Mustard details

Latin Name: Sinapis arvensis

Group: Second Nineteen

Emotional Group: Insufficient interest in present circumstances

Emotional response: Depression

Method: Boiling


Those who are liable to times of gloom, or even despair, as though a cold dark cloud overshadowed them and hid the light and the joy of life. It may not be possible to give any reason or explanation for such attacks. Under these conditions it is almost impossible to appear happy or cheerful. [Bach: Twelve Healers and Other Remedies 1936]


In all things cheerfulness should be encouraged, and we should refuse to be oppressed by doubt and depression, but remember that such are not of ourselves, for our Souls know only joy and happiness. [Bach: Collected Writings]

Emotional State

For depression that comes for no apparent reason from an unknown cause, gloom, deep sadness, melancholy, usually serious people who feel that they suffer periodic affliction from a malefic star. Depression is intense and cannot be alleviated until it lifts as unexpectedly as it came. All joy and peace is driven out of life for the duration. [Barnard: Guide to the Bach Flower Remedies]



Mustard is most commonly found on the verges of new roads. It avoids acid soils.

Mustard is a common weed on arable land throughout Britain causing considerable problems for farmers; consequently it is being cut, sprayed and generally attacked. But since it reappears every time the soil is disturbed it is not too difficult to find.

Mustard - Form and Function

As an emotional state Mustard is a kind of depression which waits, unseen, for an opportunity to surface. Its origins will have been in the past, buried deeply, even beyond memory. By looking at the natural history of the plant we can conclude two things about this. One, that the darkness which clouds the ‘light and joy of life’ comes from within the earth; it is born of past experiences, karma if you will, which the individual carries as unresolved material, the un-germinated seeds. To use another analogy, it is like the psychological baggage many of us carry, filled with we know not what. The second point is this: the Mustard plants only develop at a time when the field is left empty, the soil bare. The Mustard state follows disturbance of the settled pattern of life (ploughing) and only takes root in the mind because there is some inactivity in the will (an empty field). It is for this reason that Mustard is alongside Honeysuckle and Wild Rose in the sequence of discovery – Nora Weeks puts Mustard there and so did Bach, in the group for Not Sufficient Interest in Present Circumstances.
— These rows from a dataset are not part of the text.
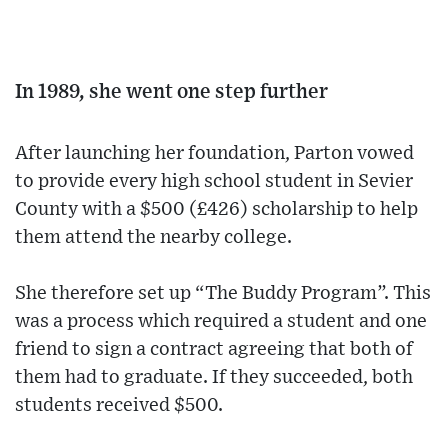
In 1989, she went one step further
After launching her foundation, Parton vowed
to provide every high school student in Sevier
County with a $500 (£426) scholarship to help
them attend the nearby college.
She therefore set up “The Buddy Program”. This
was a process which required a student and one
friend to sign a contract agreeing that both of
them had to graduate. If they succeeded, both
students received $500.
Mustard, then, is an opportunist pattern of interference, a form of possession, which takes up residence only because of the weakness of the host. This idea is hinted at by some writers who speak of dark forces overshadowing the soul, of separation and a fall from grace. The image of an empty, ploughed field or even upturned earth, invites such thoughts. There is something unnatural about land devoid of all plants and today, when farmers spray fields with weed-killer, before planting and ploughing, we must wonder as to the effect on the psyche of the planet. Eradicate all plants from a field and what will then enter? The psyche of the planet may be too abstruse a concept but the complex relationships of plant to earth, of biodiversity and subtlety in thought are the very things forced under by the bulldozer of materialism. The farmer increases his yield at harvest by removing unwanted competition from weeds: charlock hardly grows in arable land today. But does its extinction as a species leave us less protected from the ‘cold, dark clouds’ of depression?